松井さんの目は全てを見通します。先述したように見逃すことは絶対にありません。

誰かが会話の中で松井さんがかつて「今宮戎の福娘だった」と話そうものならば、堀口恭司選手のカーフキックより速く、強く「“ミス”福娘ね」という訂正が入ります。

おい!おい!おい!いいか!いいか!誰が何と言おうが、ミスなんじゃ!そこいらの福娘とは違うんじゃ!福娘の中の福娘、ミス福娘なんじゃ!オレは、オレは、オレは、ヒラの福娘だという発言を、絶対に認めん!

大仁田厚ばりの圧と熱を究極まで圧縮したエッセンスを一滴だけ垂らしながら「“ミス”ね」という念押しをする。

この眼力、スピード、ラッシュ力。類まれなるボクサーです。タイソンです。

ただ、圧倒的な眼力があるがゆえに、見なくてもいいものまで見てしまうところがあるのだと思います。

毎日、生放送のラジオをやる。

これはとても大変なことです。

様々な機能を積み込んだハイスペックスポーツカーの方が故障の確率が高いとも言われますが、その車体で日々長距離トラックのように走り続ける。この心労は大変なものだと思います。

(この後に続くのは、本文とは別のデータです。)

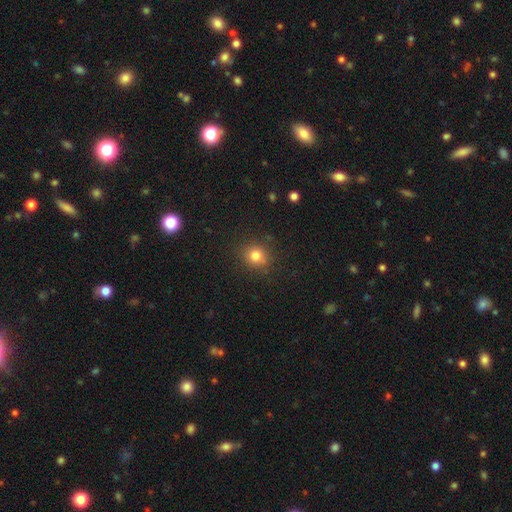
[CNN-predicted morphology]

誠に僭越ながら、せめて、僕としてはトラックステーションの豚汁定食みたいな存在になれたら。そう思いながら、番組に関わらせてもらっています。

どうすることが豚汁みたいになるのか。豚汁で本当に合っているのか。僕が豚汁の例えを持ち出すと、妙に生々しくなるのではないか。

分からないことだらけですが、心意気と方向性としては、そんな感じで毎週月曜、毎日放送に向かっています。

そして、豚汁以上に、自らがケータリングのパンをもらって帰路についています。

多角的に、感謝、感謝の46歳。

この記事が気に入ったらサポートをしてみませんか?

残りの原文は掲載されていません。